De acordo com o texto, "comunidade impactada é o conjunto de pessoas que tem seu modo de vida significativamente afetado pela lavra, beneficiamento, escoamento ferroviário, hidroviário ou rodoviário da produção mineral". Outro artigo sustenta que a mineração deverá ser feita sob compromisso "com o desenvolvimento sustentável e com a recuperação dos danos ambientais".
Os conselhos municipais e estaduais citados pelo relator terão representação paritária do setor produtivo e da sociedade civil. Eles poderão, por exemplo, notificar irregularidades e sugerir sua apuração.
"Isso irá socializar e dar condições de a sociedade civil organizada ter voz no processo e também expandirmos o diálogo de quem produz, de quem recebe - prefeituras e estados - e também das comunidades impactadas pela mineração.

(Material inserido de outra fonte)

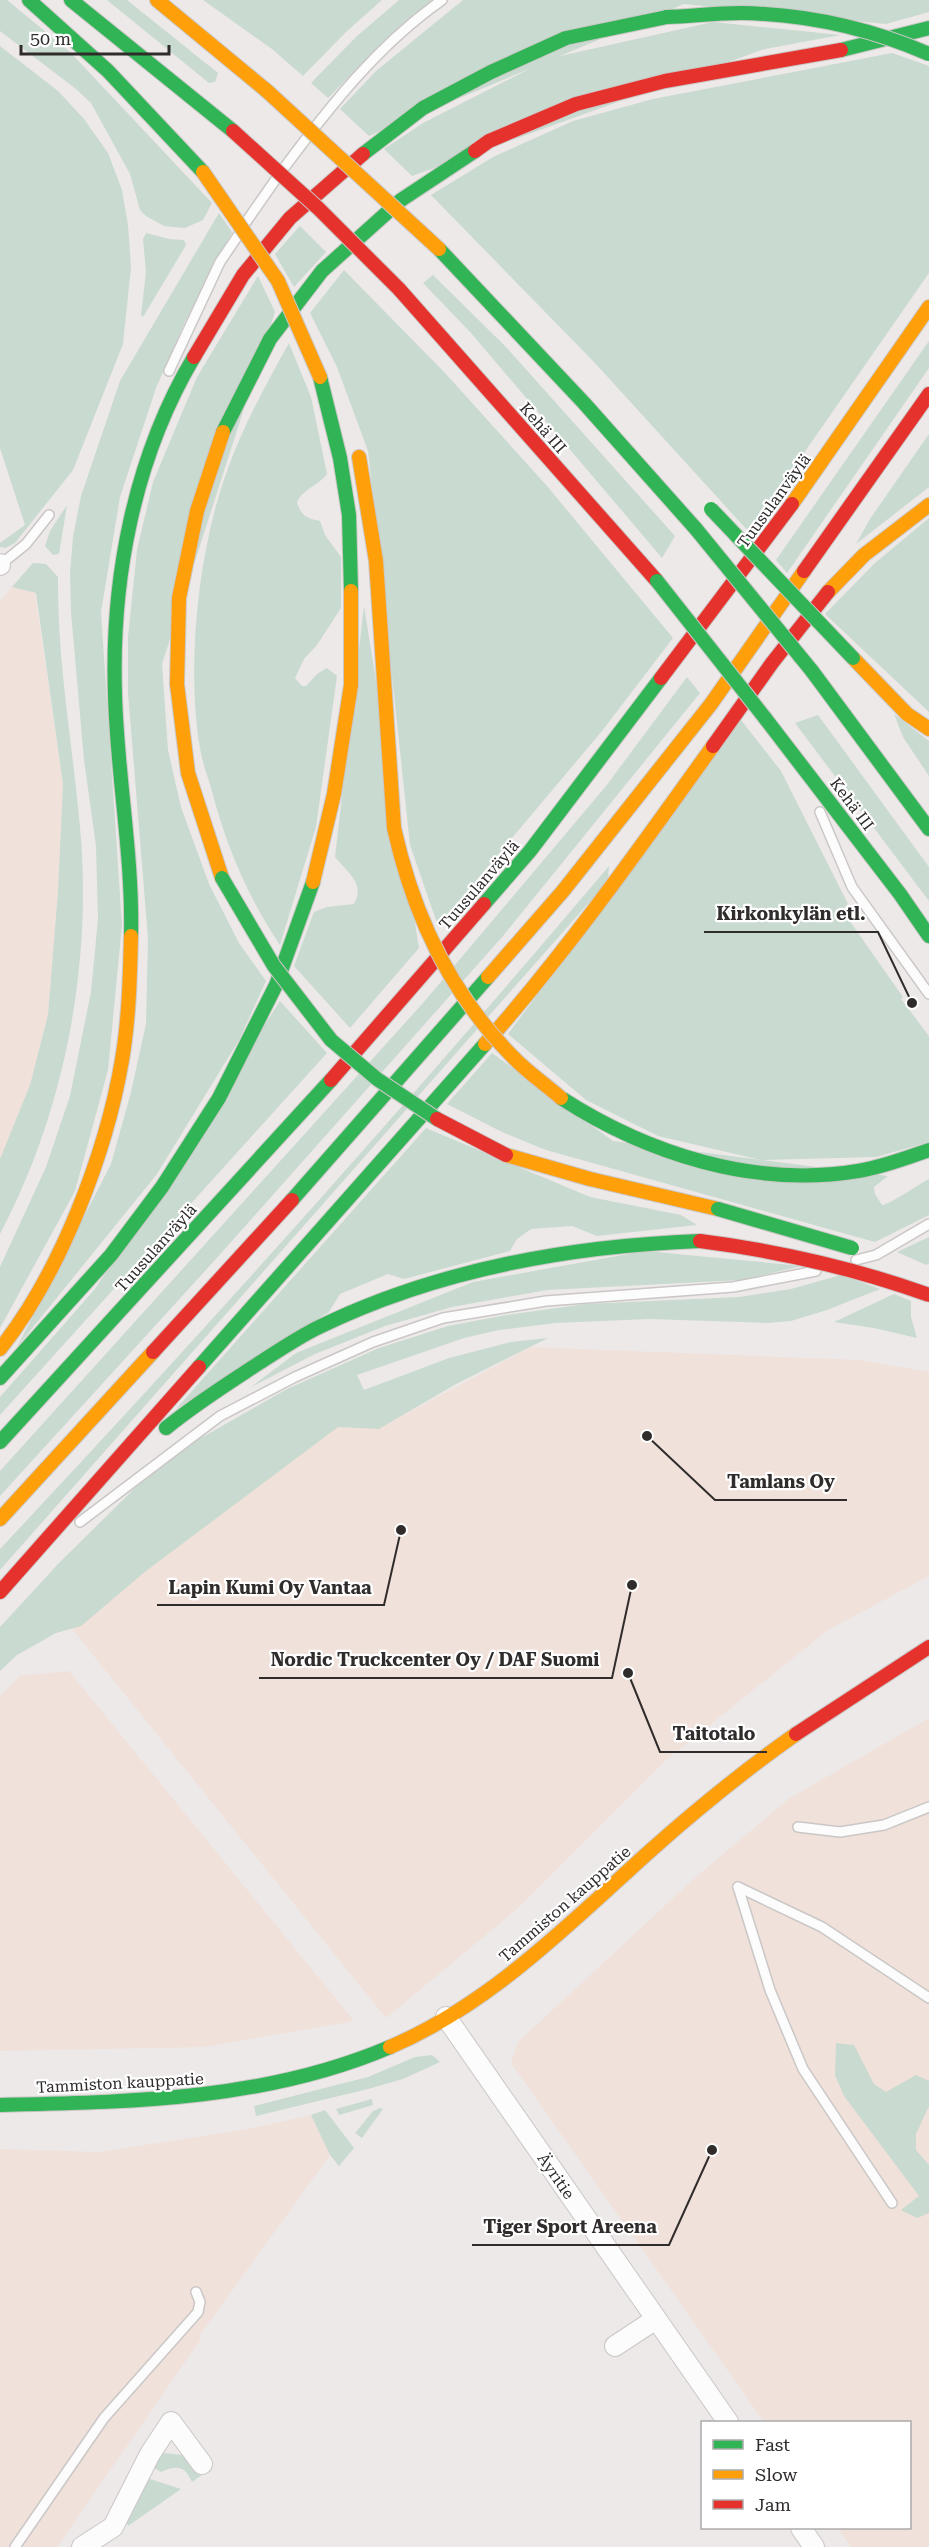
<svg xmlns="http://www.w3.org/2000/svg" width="929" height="2547" viewBox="0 0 929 2547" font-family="'Roboto Serif',serif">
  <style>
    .industrial { fill: #f0e1da }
    .green { fill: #c9dad0 }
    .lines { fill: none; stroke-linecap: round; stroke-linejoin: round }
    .lane-casing { stroke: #cac7c6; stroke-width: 12 }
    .street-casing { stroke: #cac7c6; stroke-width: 22 }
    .fast-casing { stroke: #cac7c6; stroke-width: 16 }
    .slow-casing { stroke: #cac7c6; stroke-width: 16 }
    .jam-casing { stroke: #cac7c6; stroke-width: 16 }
    .lane { stroke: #fcfcfc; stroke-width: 9 }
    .street { stroke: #fcfcfc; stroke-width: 20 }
    .fast { stroke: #30b455; stroke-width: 14 }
    .slow { stroke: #ff9f0a; stroke-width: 14 }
    .jam { stroke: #e5322d; stroke-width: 14 }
    .fast-bridge-casing { stroke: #cac7c6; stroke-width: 16; stroke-linecap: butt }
    .slow-bridge-casing { stroke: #cac7c6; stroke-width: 16; stroke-linecap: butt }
    .jam-bridge-casing { stroke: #cac7c6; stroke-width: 16; stroke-linecap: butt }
    .fast-bridge { stroke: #30b455; stroke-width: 14 }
    .slow-bridge { stroke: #ff9f0a; stroke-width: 14 }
    .jam-bridge { stroke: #e5322d; stroke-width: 14 }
    .labels { text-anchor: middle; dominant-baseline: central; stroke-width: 4.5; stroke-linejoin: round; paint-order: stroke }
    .street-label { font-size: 16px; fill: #2f2c2b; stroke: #fff }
    .leader { fill: none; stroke: #2f2c2b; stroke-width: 2 }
    .callout-dot { fill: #2f2c2b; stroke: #fff; stroke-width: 2 }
    .callout-label { font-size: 18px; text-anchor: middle; font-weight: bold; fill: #2f2c2b; stroke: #fff; stroke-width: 4.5; stroke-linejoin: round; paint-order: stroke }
  </style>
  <rect width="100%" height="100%" fill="#ede9e8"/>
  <g class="industrial">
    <path d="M12,587L35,593L63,784L58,891L48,1015L30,1085L0,1159V602Z"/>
    <path d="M531,1347L859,1360L929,1372V1576L828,1630L666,1760L518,1908L386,2018L72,1629L52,1607L337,1405L379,1428Z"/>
    <path d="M69,1671L354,2021L204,2047L0,2051V1696L20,1676Z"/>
    <path d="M929,1718V2547H851L837,2528H910V2422H764L511,2063L518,2042L697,1876L790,1798Z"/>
    <path d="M311,2115L330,2155L200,2335L201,2339L57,2547H0V2149L100,2152L254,2128Z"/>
  </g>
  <g class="green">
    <path d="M0,0H7L70,52L212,203L203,220L185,228L164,226L146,216L140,210L130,174L91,103L76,89L0,31Z"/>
    <path d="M107,0H127L218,73L215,82L209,83Z"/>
    <path d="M203,0H382L346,32L303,76L272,49Z"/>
    <path d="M399,0H434L387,38L328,98L311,83L356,37Z"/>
    <path d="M463,0H929V12L886,24L684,4L369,136L340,109L376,71Z"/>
    <path d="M713,22L841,35L765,49L412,176L384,149L423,123L551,58Z"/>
    <path d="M0,46L58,91L84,119L108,153L122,190L128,225L131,267L123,344L73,470L15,543L5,548L0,547V543L25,525L0,448Z"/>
    <path d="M892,53L929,66V273L749,532L594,362L431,195L493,157L573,121L653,99Z"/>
    <path d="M219,213L232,232L184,324L156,388L120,497L101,612L122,925L108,1070L75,1191L0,1328V1267L46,1167L70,1096L91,992L98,919L96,846L84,760L71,612L70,573L73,537L81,496L120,381Z"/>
    <path d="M300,226L326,252L294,287L275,254Z"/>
    <path d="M146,233L169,239L184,240L186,245L143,317L141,315L146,272L143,239Z"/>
    <path d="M344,270L446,374L547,486L673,638L602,731L438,926L410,845L368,451L337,367L310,313Z"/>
    <path d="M433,275L506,347L675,536L662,558L471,333L423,283Z"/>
    <path d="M258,276L275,312L162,664L168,750L181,807L209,884L239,943L266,981L239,1040L157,1174L17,1347L111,1164L130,1096L146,1024L148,938L128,693V637L137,550L153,482L197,377Z"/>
    <path d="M929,341V368L787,573L776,560Z"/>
    <path d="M289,343L311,397L327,474C318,486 304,488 297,502C301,516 306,518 320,521L325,535L341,557V608L317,645L304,659L295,678L302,686H306L317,674L327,668L337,676L316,827L280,945C247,896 226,845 211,788C207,775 202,761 200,748C186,667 198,552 226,474C242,428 265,386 289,343Z"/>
    <path d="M929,434V487L856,544L870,519Z"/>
    <path d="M67,505L59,554L53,555L45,546L50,531Z"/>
    <path d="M929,518V712L825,614L875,563Z"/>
    <path d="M33,563L46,564L58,577C57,665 74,751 81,839C91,972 63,1115 0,1234V1159L30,1085L48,1015L58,891L63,784L36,593L12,587Z"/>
    <path d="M364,606L419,948L350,1028L294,966L314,912L327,907L354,904C366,884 347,872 335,857Z"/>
    <path d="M687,677L700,693L503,936L215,1260L0,1496V1471L423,1003L606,786Z"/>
    <path d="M894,714L929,741V776L903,737Z"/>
    <path d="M818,715L929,867V901L795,723Z"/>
    <path d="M741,720L781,771L848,904L842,910L903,997L901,999L929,1036V1142L876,1157L761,1160L658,1136L586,1100L508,1034Z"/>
    <path d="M609,866L608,881L0,1570V1549C209,1326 412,1099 609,866Z"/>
    <path d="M280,1001L327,1053L0,1415V1397L95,1289Z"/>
    <path d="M492,1053L613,1141L888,1176L874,1187L875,1194L882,1205C889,1205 919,1184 929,1179V1215L875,1242L546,1150L502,1132L447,1104Z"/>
    <path d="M426,1128L590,1197L681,1215L697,1225L597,1236L572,1226L531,1229L517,1239L510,1251L404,1279L388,1274L340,1294L329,1312L176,1409Z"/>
    <path d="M929,1237V1263L926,1265L897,1252Z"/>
    <path d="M645,1251L802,1266L741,1280L547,1290L452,1307L385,1326L315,1354L251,1387L296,1353L473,1282Z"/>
    <path d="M841,1275L880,1289L827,1310L791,1321L768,1323L649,1319L555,1323L499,1330L464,1338L357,1375L364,1390L449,1358L511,1342L548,1338L456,1384L379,1429L338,1427L146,1571L81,1626L56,1633L17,1655L0,1671V1627L59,1563L138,1485L194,1442L287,1389L379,1348L448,1326L506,1315L586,1304L739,1297L791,1289Z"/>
    <path d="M894,1294L911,1301V1317L917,1338L874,1328L834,1322Z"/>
    <path d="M836,2043L854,2045L874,2084L886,2092L916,2075L929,2081V2106L916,2134V2150L929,2165V2213L917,2218L901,2210L919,2196L844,2096L835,2075Z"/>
    <path d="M432,2055L440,2062L403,2079L368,2089L256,2116L254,2106L368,2077L415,2057Z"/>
    <path d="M372,2099L373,2105L339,2115L336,2109Z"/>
    <path d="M380,2108L383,2109L362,2138L355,2133L373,2111Z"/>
    <path d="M325,2110L354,2148L339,2166L330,2155L311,2115Z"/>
    <path d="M163,2453L183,2455L202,2475L192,2482C185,2466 177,2465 161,2472L153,2467L160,2454Z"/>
    <path d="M147,2478L181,2489L128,2526L127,2523Z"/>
  </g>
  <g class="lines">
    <g class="lane-casing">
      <g id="lane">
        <path d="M284,168C330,106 378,45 442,0"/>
        <path d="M246,222L276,179"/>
        <path d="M169,371L220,262L239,234"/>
        <path d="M0,565L26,544L49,515"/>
        <path d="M820,812L852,887L929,994"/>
        <path d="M856,1260L876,1255L929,1224"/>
        <path d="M80,1522L220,1416L295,1377L373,1342L443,1318L546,1301L733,1287L816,1271"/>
        <path d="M798,1827L840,1832L884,1825L929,1807"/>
        <path d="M738,1887L770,1990L803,2069L892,2203"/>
        <path d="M738,1887L822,1927L929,1998"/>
        <path d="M15,2547L104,2418L198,2312L200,2302L196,2292"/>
      </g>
    </g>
    <g class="street-casing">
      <g id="street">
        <path d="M0,564V565"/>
        <path d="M446,2017L728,2422"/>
        <path d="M615,2346L656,2319"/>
        <path d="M801,2528L814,2547"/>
        <path d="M82,2547L113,2527L150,2454L171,2422L202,2464"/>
      </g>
    </g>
    <g class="fast-casing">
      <g id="fast">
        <path d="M29,0L108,71L203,172"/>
        <path d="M71,0L233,131"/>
        <path d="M841,50L929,28"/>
        <path d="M363,154L423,108L491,72L566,38L667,17"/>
        <path d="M439,249L584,403L696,529"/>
        <path d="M320,377L340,458L349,515L351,591"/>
        <path d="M223,432L270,339L322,271L401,200L475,151"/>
        <path d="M812,671L929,829"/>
        <path d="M765,718L900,894L929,936"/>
        <path d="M484,904L530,851L661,678"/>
        <path d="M131,936C133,856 117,775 115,695C111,579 134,458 194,357"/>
        <path d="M561,1098C648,1154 754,1188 858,1171C883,1167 906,1158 929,1150"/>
        <path d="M292,1200L488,977"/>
        <path d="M199,1367L485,1044"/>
        <path d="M0,1378L111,1255L162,1187L219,1098L276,985L313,882"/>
        <path d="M166,1428C195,1404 227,1384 259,1363C278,1351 297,1338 317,1328C435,1270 570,1246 700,1241"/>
        <path d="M0,1442L331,1080"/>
        <path d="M0,2105C133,2102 266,2100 390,2047"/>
      </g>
    </g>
    <g class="slow-casing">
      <g id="slow">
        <path d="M157,0L267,91"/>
        <path d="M359,457L376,561L394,828"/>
        <path d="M792,504L929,307"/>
        <path d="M828,592L864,555L929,505"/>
        <path d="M853,658L907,714L929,729"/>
        <path d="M222,878L188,773L177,684L179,598L197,511L223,432"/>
        <path d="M313,882L334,794L351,685V591"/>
        <path d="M488,977L563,891L711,704L804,571"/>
        <path d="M485,1044C568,950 640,848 713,746"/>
        <path d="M506,1155L590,1179L718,1209"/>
        <path d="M0,1349C60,1274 106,1154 122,1060C129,1019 130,977 131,936"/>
        <path d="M0,1519L153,1352"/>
        <path d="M390,2047C491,2004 570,1923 650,1851C697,1809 745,1770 796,1734"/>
      </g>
    </g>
    <g class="jam-casing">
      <g id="jam">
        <path d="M475,151L489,141L576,104L665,81L841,50"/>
        <path d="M399,289L657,581"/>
        <path d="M194,357L243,275L290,218L363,154"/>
        <path d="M804,571L929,394"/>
        <path d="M661,678L792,504"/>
        <path d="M713,746L772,663L828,592"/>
        <path d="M331,1080L484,904"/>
        <path d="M153,1352L292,1200"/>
        <path d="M0,1592L199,1367"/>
        <path d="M796,1734L929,1647"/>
      </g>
    </g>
    <use href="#lane" class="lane"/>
    <use href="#street" class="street"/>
    <use href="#fast" class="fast"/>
    <use href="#slow" class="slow"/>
    <use href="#jam" class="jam"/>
    <g class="fast-bridge-casing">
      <g id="fast-bridge">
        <path d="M667,17C692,16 716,13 741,13C806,14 869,28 929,54"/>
        <path d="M711,509L853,658"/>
        <path d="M696,529L812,671"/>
        <path d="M657,581L765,718"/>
        <path d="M222,878L274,966L331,1040L377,1079L437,1119"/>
        <path d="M718,1209L852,1248"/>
      </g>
    </g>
    <g class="slow-bridge-casing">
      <g id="slow-bridge">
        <path d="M267,91L439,249"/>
        <path d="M203,172L278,281L320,377"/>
        <path d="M394,828C413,914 450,993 512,1056C527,1072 545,1084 561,1098"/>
      </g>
    </g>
    <g class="jam-bridge-casing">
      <g id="jam-bridge">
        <path d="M233,131L319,209L399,289"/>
        <path d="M437,1119L506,1155"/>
        <path d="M700,1241C779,1251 854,1268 929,1295"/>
      </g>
    </g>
    <use href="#fast-bridge" class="fast-bridge"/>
    <use href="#slow-bridge" class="slow-bridge"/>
    <use href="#jam-bridge" class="jam-bridge"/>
  </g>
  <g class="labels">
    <g class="street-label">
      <text transform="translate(543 428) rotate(49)">Kehä III</text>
      <text transform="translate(774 501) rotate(-54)">Tuusulanväylä</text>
      <text transform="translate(852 804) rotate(53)">Kehä III</text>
      <text transform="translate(479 885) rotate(-49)">Tuusulanväylä</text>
      <text transform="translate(156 1248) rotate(-48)">Tuusulanväylä</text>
      <text transform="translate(565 1904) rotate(-41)">Tammiston kauppatie</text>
      <text transform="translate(120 2083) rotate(-3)">Tammiston kauppatie</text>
      <text transform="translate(556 2176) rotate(55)">Äyritie</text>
    </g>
  </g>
  <path class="leader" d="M912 1003L878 932H704M647 1436L715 1500H847M401 1530L384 1605H157M632 1585L612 1678H259M628 1673L660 1752H767M712 2150L669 2245H472"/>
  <g class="callout-dot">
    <circle cx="912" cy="1003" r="6"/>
    <circle cx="647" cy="1436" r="6"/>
    <circle cx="401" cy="1530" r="6"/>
    <circle cx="632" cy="1585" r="6"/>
    <circle cx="628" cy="1673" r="6"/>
    <circle cx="712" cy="2150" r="6"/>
  </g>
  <g class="callout-label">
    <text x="791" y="920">Kirkonkylän etl.</text>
    <text x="781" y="1488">Tamlans Oy</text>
    <text x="270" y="1594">Lapin Kumi Oy Vantaa</text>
    <text x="435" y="1666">Nordic Truckcenter Oy / DAF Suomi</text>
    <text x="714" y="1740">Taitotalo</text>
    <text x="570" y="2233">Tiger Sport Areena</text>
  </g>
  <rect x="701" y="2421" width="210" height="108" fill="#ffffff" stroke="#acabaa" stroke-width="1.5"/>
  <rect x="713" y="2440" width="30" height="9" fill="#30b455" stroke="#acabaa" stroke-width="1.5"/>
  <text x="755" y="2451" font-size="18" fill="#2f2c2b">Fast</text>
  <rect x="713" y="2470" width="30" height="9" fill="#ff9f0a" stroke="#acabaa" stroke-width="1.5"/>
  <text x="755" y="2481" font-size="18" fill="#2f2c2b">Slow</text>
  <rect x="713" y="2500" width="30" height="9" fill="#e5322d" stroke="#acabaa" stroke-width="1.5"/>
  <text x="755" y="2511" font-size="18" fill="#2f2c2b">Jam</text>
  <path d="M21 45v9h148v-9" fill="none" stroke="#2f2c2b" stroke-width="3"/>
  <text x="30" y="45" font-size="18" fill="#2f2c2b" stroke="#ffffff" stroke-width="4.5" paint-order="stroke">50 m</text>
</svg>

Isso é um grande avanço que colocamos e agradeço muito a participação do setor ambientalista no nosso projeto."
Também caberá a esses conselhos municipais e estaduais, o acompanhamento da aplicação dos recursos da CFEM, a Compensação Financeira pela Exploração Mineral. Ela é paga a título de royalties para União, estados e municípios mineradores. Mas, a pedido de prefeitos e de associações de moradores, Quintão também reservou uma parcela desses royalties para os municípios afetados pela mineração.
"São aqueles municípios onde há uma barragem de rejeito, onde caminhões passam, onde tem um problema ambiental ligado à jazida. Então, esses municípios passam a receber recursos também. Eles vão receber 10% da divisão dos royalties".
MÚSICA: "Minero" (Tata Condor - Peru)
"Minero, minero, naciste para sufrir..."
Os trabalhadores da mineração, que invadiram as audiências públicas sobretudo nos estados, também tiveram parte de suas reivindicações atendida no relatório da comissão especial da Câmara. As diretrizes do novo Código de Mineração deixam claro que a atividade mineral deve zelar pela "proteção à saúde e à segurança do trabalho, com a adoção das melhores práticas internacionais visando à redução dos acidentes de trabalho".
Em relação aos pequenos mineradores, o texto incentiva a atuação de sociedades cooperativas autorizadas e registradas de acordo com a Política Nacional de Cooperativismo (Lei 5.764/71). A medida tenta atender os apelos daqueles parlamentares que pediram o estímulo do novo Código de Mineração aos garimpos legais, com menor impacto socioambiental. O deputado Zé Geraldo, do PT do Pará, foi um dos que reclamaram dessa lacuna na proposta original do Executivo.
"O código (PL 5807/13) não trata também dos garimpeiros, os produtores de ouro. E deveríamos ter um marco regulatório que viesse a atender mais aquilo que eu chamo de pequena mineração."
TRILHA
O texto prevê ainda o regime de autorização, que é mais simples, para a exploração de recursos naturais menos complexos, como aqueles aproveitados na construção civil, a água mineral, as rochas ornamentais e os minérios usados como corretivo de solo na agricultura, como é o caso do fosfato. Para outros minerais mais complexos, a regra de exploração é via concessão por até 40 anos, prorrogáveis.
Amanhã, no último capítulo sobre o novo Código de Mineração, o relator da matéria na Câmara dos Deputados conta algumas das mudanças que fez no texto para garantir que o marco regulatório realmente modernize a atividade mineral no Brasil.